Chrysler’s swaggering Super Bowl ad has touched off a firestorm of criticism. Bailout City residents have rushed to its defense even as Creditor Nation pundits have knocked the ad as ungrateful.

The ad’s implicit theme “Don’t diss us” ” is driven home by “Don’t diss me” hometown rapper, Eminem. And as the camera panned a dark downtown landscape of the fist sculpture and old buildings, it echoed Detroit’s long-time attitude towards its suburbs and the rest of the state: “Send us money and shut up.”

The rest of the country, which is still owed billions on Chrysler (and GM) loans, likely heard that lack of gratitude too. The ad came in 44th out 63 Super ads according to USA Today’s ad meter. Significantly, it came in well behind Chevy’s upbeat, can-do, volcano-plugging Silverado ad.

The Eminem spot flogging its new Chrysler 200 mid-size sedan was certainly well written.

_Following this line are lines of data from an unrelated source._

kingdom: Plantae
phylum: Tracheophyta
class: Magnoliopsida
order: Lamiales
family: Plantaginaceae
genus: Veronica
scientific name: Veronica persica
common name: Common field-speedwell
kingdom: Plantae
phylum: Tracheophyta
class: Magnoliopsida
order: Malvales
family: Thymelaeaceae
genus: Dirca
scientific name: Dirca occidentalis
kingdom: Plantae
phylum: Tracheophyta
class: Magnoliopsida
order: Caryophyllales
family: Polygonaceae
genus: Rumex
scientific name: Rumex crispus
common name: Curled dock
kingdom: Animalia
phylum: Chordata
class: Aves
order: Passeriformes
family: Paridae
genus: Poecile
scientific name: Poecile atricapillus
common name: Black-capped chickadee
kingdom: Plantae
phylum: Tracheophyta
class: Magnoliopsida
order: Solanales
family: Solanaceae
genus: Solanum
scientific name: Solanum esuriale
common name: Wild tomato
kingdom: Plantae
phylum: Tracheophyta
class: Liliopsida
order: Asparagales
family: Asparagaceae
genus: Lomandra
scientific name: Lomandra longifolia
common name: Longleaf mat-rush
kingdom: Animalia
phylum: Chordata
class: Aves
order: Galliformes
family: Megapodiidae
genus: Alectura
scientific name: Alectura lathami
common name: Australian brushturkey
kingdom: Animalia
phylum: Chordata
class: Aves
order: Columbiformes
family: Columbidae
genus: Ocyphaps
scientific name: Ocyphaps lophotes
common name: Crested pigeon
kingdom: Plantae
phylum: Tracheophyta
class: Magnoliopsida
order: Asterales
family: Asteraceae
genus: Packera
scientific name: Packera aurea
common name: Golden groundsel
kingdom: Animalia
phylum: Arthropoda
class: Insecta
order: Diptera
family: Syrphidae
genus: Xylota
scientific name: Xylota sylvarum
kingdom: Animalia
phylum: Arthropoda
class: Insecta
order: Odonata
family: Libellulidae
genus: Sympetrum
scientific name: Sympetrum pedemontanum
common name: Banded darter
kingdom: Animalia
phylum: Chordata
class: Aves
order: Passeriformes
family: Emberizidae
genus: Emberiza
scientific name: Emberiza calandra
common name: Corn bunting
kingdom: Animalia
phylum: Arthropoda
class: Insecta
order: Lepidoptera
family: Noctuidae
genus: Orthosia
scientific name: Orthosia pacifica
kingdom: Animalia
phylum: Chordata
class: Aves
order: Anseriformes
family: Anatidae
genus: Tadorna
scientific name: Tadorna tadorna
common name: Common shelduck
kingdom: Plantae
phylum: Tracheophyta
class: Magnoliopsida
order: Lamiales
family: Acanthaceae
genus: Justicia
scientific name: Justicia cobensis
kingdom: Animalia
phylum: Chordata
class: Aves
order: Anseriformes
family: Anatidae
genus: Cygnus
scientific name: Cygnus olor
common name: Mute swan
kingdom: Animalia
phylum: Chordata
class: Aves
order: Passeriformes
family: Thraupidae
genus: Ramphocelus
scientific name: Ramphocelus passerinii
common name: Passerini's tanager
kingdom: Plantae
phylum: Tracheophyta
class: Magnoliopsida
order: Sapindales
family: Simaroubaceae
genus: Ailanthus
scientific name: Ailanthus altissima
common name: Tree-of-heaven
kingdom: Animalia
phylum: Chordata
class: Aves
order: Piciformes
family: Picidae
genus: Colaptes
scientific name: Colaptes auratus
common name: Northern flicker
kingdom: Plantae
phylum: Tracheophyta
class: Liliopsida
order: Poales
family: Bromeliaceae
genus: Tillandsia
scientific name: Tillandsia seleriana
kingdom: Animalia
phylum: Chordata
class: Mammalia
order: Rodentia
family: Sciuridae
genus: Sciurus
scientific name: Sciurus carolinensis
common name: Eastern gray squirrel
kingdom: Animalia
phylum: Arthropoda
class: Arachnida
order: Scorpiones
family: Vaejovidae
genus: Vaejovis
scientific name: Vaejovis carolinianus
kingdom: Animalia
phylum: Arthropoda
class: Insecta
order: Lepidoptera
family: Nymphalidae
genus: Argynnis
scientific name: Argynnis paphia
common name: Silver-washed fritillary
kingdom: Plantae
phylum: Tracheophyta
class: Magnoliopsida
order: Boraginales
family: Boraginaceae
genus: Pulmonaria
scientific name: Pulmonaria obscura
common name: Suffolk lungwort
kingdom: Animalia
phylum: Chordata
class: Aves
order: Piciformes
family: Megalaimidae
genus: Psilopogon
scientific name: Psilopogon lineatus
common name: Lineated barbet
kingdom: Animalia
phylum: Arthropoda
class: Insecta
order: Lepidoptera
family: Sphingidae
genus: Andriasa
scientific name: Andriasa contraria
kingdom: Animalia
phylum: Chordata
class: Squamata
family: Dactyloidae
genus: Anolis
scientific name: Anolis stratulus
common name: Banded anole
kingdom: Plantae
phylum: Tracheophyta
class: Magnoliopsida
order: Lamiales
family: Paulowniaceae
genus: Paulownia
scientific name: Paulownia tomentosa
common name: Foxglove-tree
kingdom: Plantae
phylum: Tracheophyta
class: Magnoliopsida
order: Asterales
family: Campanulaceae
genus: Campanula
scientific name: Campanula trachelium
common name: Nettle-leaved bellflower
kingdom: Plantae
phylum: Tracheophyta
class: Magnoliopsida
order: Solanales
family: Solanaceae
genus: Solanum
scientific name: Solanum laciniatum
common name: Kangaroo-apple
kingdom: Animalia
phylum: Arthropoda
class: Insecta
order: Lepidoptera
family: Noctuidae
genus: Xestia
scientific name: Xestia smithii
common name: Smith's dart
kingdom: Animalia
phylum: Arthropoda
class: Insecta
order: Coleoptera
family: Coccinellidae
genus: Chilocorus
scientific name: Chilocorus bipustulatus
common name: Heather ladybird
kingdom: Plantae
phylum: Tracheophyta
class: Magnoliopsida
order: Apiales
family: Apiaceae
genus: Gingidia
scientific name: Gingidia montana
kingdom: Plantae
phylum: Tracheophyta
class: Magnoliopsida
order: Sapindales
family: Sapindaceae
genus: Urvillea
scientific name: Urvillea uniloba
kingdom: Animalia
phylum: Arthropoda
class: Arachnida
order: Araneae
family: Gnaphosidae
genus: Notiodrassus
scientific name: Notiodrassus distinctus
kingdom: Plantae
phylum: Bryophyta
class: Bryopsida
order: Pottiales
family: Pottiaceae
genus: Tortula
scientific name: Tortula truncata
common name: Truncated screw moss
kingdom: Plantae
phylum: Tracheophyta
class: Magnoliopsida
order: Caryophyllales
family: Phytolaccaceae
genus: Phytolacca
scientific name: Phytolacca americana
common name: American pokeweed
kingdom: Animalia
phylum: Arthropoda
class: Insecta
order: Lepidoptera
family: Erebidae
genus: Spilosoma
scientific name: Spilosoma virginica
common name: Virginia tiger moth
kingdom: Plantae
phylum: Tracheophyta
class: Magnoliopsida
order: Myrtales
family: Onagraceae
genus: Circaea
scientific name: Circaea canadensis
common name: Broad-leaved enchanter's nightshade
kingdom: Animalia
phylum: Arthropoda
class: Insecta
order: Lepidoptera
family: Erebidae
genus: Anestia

“It’s the hottest fires that make the hottest steel. That hard work and conviction runs generations deep in every last one of us,” the narrator growls. “That’s our story. Though it’s probably not the one you’ve been reading in the papers. By folks who have never been here. Who don’t know what we’re capable of.”

Actually, folks who haven’t been here do know. They know they had to bail out Detroit after a generation convinced of its own entitlement abandoned hard work for jobs banks.

Rappers may buy the 200 after this ad. Other customers? We’ll see.